It's an idea that's causing some buzz around town: a proposed ordinance in Hamilton would allow beekeeping inside city limits.

The Butler County Bee Inspector, Don Popp, expects the city of Hamilton will have the ordinance in place sometime this year. Popp believes it will be a way to educate the public on honey bees and calm any potential fears.

Popp himself has quite a bit of experience with honeybees. He started beekeeping in 1995, and over time, it developed into a lifestyle and a hobby.  He runs "Don Popp's Honey Farm" where they handle honeybee hives and handcraft honey.

It's that background that landed Popp the title of Butler County Bee Inspector. He said beekeeping is a popular hobby in Butler County, with 250 beekeepers countywide.

"Lots of people want to help the bee population. They don't want the bees dying," Popp said. "You know, 1/3 of your food has to be pollinated by honey bees."

However, right now, people in the city of Hamilton who want to take part are facing an obstacle.

"The city has an ordinance that prohibits someone from keeping bees," Popp said.

There is now a proposal in Hamilton that would allow people living in the city to establish their own honeybee hives.

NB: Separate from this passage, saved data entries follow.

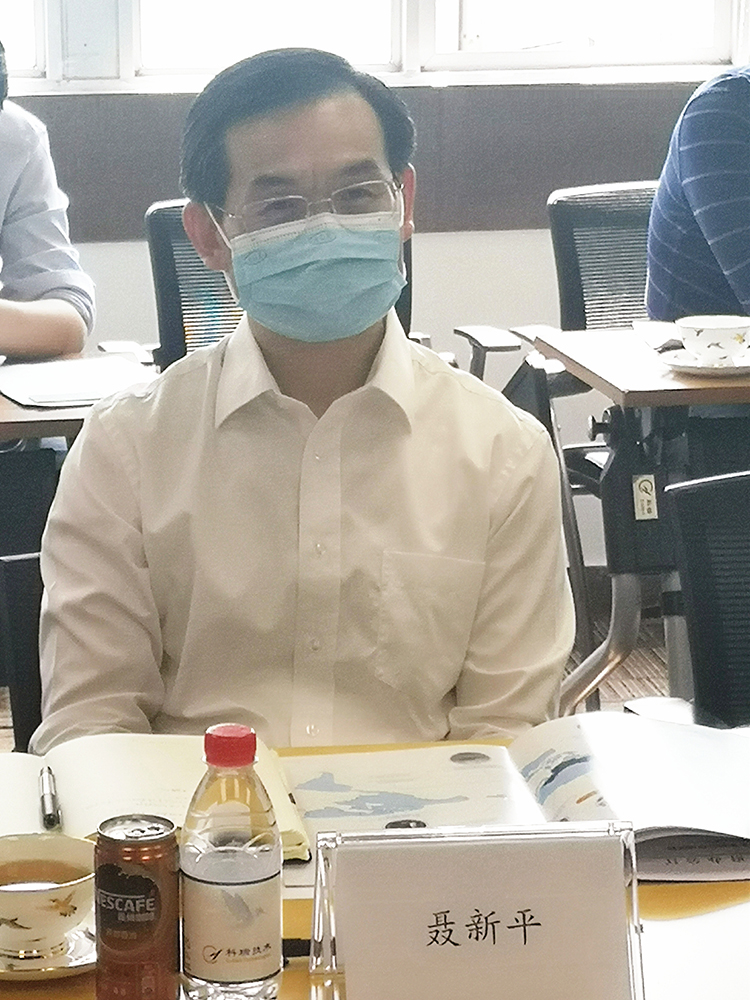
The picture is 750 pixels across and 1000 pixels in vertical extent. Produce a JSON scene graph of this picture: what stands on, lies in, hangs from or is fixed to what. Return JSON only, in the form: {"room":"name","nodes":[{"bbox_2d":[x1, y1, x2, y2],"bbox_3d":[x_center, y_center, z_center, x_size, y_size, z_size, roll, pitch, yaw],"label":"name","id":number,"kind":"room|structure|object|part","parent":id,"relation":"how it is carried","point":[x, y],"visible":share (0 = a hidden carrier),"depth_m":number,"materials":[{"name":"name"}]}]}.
{"room":"office","nodes":[
{"label":"office","id":0,"kind":"room"},
{"bbox_2d":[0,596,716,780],"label":"floor","id":1,"kind":"structure","parent":0,"point":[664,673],"depth_m":4.78,"materials":[{"name":"brown"}]},
{"bbox_2d":[0,550,46,752],"bbox_3d":[-0.055,0.419,2.637,0.567,0.705,0.615,-2,12,-6],"label":"office chair","id":2,"kind":"object","parent":1,"relation":"on","point":[25,650],"visible":0.18,"depth_m":2.68,"materials":[{"name":"black fabric"}]},
{"bbox_2d":[26,43,575,754],"bbox_3d":[0.015,0.051,2.443,0.507,0.915,0.746,-2,12,-6],"label":"man","id":3,"kind":"object","parent":2,"relation":"on","point":[429,408],"visible":0.85,"depth_m":2.28},
{"bbox_2d":[0,349,160,738],"bbox_3d":[-0.782,0.189,3.905,1.242,0.721,0.760,-2,12,-6],"label":"desk","id":4,"kind":"object","parent":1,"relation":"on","point":[52,431],"visible":0.46,"depth_m":3.68,"materials":[{"name":"wood"}]},
{"bbox_2d":[0,351,152,407],"bbox_3d":[-0.329,-0.179,3.822,0.249,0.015,0.300,-2,12,-6],"label":"paper","id":5,"kind":"object","parent":4,"relation":"on","point":[38,391],"visible":0.9,"depth_m":3.80,"materials":[{"name":"paper"}]},
{"bbox_2d":[1,722,749,999],"bbox_3d":[0.122,0.655,1.670,1.454,0.675,1.025,-2,12,-6],"label":"table","id":6,"kind":"object","parent":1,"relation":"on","point":[670,927],"visible":0.3,"depth_m":1.75,"materials":[{"name":"wood"}]},
{"bbox_2d":[0,915,97,980],"bbox_3d":[-0.176,0.302,1.715,0.138,0.017,0.138,-2,12,-6],"label":"saucer","id":7,"kind":"object","parent":6,"relation":"on","point":[36,973],"visible":0.32,"depth_m":1.68,"materials":[{"name":"white ceramic"}]},
{"bbox_2d":[0,832,94,962],"bbox_3d":[-0.178,0.272,1.713,0.119,0.062,0.124,-2,12,-6],"label":"teacup","id":8,"kind":"object","parent":7,"relation":"on","point":[21,898],"visible":0.99,"depth_m":1.68,"materials":[{"name":"ceramic"}]},
{"bbox_2d":[93,812,181,999],"bbox_3d":[-0.093,0.262,1.580,0.053,0.120,0.053,-6,13,-23],"label":"can","id":9,"kind":"object","parent":6,"relation":"on","point":[141,879],"visible":0.99,"depth_m":1.55,"materials":[{"name":"metal"}]},
{"bbox_2d":[0,731,322,866],"bbox_3d":[-0.159,0.226,1.984,0.335,0.035,0.248,-2,12,-6],"label":"open book","id":10,"kind":"object","parent":6,"relation":"on","point":[112,753],"visible":0.52,"depth_m":1.97,"materials":[{"name":"paper"}]},
{"bbox_2d":[38,764,61,831],"bbox_3d":[-0.187,0.236,1.998,0.013,0.014,0.130,-2,12,-6],"label":"pen","id":11,"kind":"object","parent":10,"relation":"on","point":[50,816],"visible":0.98,"depth_m":1.98,"materials":[{"name":"black metal"}]},
{"bbox_2d":[178,724,282,999],"bbox_3d":[-0.035,0.230,1.562,0.061,0.180,0.061,-4,12,-17],"label":"water bottle","id":12,"kind":"object","parent":6,"relation":"on","point":[248,879],"visible":0.99,"depth_m":1.54,"materials":[{"name":"clear plastic"}]},
{"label":"cap","id":13,"kind":"part","parent":12,"relation":"part of","materials":[{"name":"red plastic"}]},
{"bbox_2d":[302,820,645,999],"bbox_3d":[0.115,0.267,1.521,0.212,0.135,0.087,-2,12,-6],"label":"name card","id":14,"kind":"object","parent":6,"relation":"on","point":[633,889],"visible":0.99,"depth_m":1.52,"materials":[{"name":"clear plastic"}]},
{"bbox_2d":[289,716,749,883],"bbox_3d":[0.216,0.223,1.983,0.422,0.039,0.301,-2,12,-6],"label":"open book","id":15,"kind":"object","parent":6,"relation":"on","point":[551,753],"visible":0.65,"depth_m":1.96,"materials":[{"name":"white paper"}]},
{"bbox_2d":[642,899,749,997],"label":"paper sheet","id":16,"kind":"object","parent":6,"relation":"on","point":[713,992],"visible":0.88,"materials":[{"name":"paper"}]},
{"bbox_2d":[507,180,657,660],"bbox_3d":[0.742,-0.112,4.795,0.631,0.885,0.638,-2,12,-6],"label":"office chair","id":17,"kind":"object","parent":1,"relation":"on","point":[625,301],"visible":0.3,"depth_m":4.84,"materials":[{"name":"black fabric"}]},
{"bbox_2d":[516,325,749,722],"bbox_3d":[1.095,0.101,4.230,1.325,0.695,0.685,-2,12,-6],"label":"desk","id":18,"kind":"object","parent":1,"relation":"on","point":[561,353],"visible":0.64,"depth_m":3.96,"materials":[{"name":"wood"}]},
{"bbox_2d":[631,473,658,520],"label":"label","id":19,"kind":"object","parent":18,"relation":"attached to","point":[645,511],"visible":0.97,"depth_m":3.95,"materials":[{"name":"white"}]},
{"bbox_2d":[659,346,749,377],"bbox_3d":[0.671,-0.207,3.932,0.176,0.022,0.178,-2,12,-6],"label":"saucer","id":20,"kind":"object","parent":18,"relation":"on","point":[680,366],"visible":0.53,"depth_m":3.90,"materials":[{"name":"white ceramic"}]},
{"bbox_2d":[675,315,749,363],"bbox_3d":[0.676,-0.242,3.952,0.142,0.068,0.142,-2,12,-6],"label":"teacup","id":21,"kind":"object","parent":20,"relation":"on","point":[726,332],"visible":0.99,"depth_m":3.91,"materials":[{"name":"white ceramic"}]},
{"bbox_2d":[661,467,749,732],"bbox_3d":[0.668,0.384,2.564,0.621,0.823,0.629,-2,12,-6],"label":"office chair","id":22,"kind":"object","parent":1,"relation":"on","point":[744,610],"visible":0.72,"depth_m":2.65,"materials":[{"name":"black fabric"}]},
{"bbox_2d":[0,0,749,587],"bbox_3d":[-0.282,-1.251,5.190,6.239,3.032,0.192,-2,12,-6],"label":"wall","id":23,"kind":"structure","parent":0,"point":[110,248],"depth_m":5.32,"materials":[{"name":"paint"}]},
{"bbox_2d":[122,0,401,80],"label":"window","id":24,"kind":"structure","parent":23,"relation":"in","point":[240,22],"depth_m":5.19,"materials":[{"name":"white glass"}]},
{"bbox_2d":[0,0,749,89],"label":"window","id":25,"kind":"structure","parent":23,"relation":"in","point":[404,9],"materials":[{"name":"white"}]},
{"bbox_2d":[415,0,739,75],"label":"window","id":26,"kind":"structure","parent":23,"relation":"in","point":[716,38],"depth_m":5.27,"materials":[{"name":"white"}]},
{"bbox_2d":[645,0,749,336],"bbox_3d":[0.908,-0.490,4.208,0.554,0.769,0.607,-9,15,-36],"label":"man","id":27,"kind":"object","parent":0,"point":[748,309],"visible":0.84,"depth_m":4.13},
{"label":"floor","id":28,"kind":"structure","parent":0,"visible":0},
{"bbox_2d":[0,15,95,372],"bbox_3d":[-0.649,-0.287,4.144,0.634,0.967,0.636,-7,13,-27],"label":"man","id":29,"kind":"object","parent":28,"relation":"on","point":[25,349],"visible":0.93,"depth_m":4.05},
{"bbox_2d":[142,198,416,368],"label":"office chair","id":30,"kind":"object","parent":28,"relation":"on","point":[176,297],"visible":0.13,"depth_m":4.58,"materials":[{"name":"black fabric"}]},
{"label":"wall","id":31,"kind":"structure","parent":0},
{"bbox_2d":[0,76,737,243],"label":"wall panel","id":32,"kind":"object","parent":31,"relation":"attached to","point":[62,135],"visible":0.46,"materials":[{"name":"brown wood"}]}
]}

Local beekeepers met with city officials Tuesday afternoon to talk about the current proposed version of the ordinance. The final version will include rules and regulations, Popp said, including registration requirements and inspections.

"It sounds really, really good," Popp said.

Popp said so far they have only received support, but they know that there are individuals who are allergic to bees. Popp says it will be addressed in the ordinance.

"You as a neighbor will be able to show proof that you are really allergic to bees," Popp said.

As for those who are fearful of bees, Popp said that will also be part of it.

"We're going to try to educate people to not be scared," he said. "Lots of insects, like yellow jackets, give honeybees a bad name. They don't just fly around and sting you."

Popp said that one of the ideas on the table is that all beekeepers would have to have EpiPens on hand just in case, and they would be limited on how many hives they could have.

City officials are currently making changes to the original proposed ordinance and will meet with beekeepers again once they have an updated version.

The bottom line, Popp said, is that this move could help a dwindling population. Bees are dying every day, and for him, nothing stings more than that.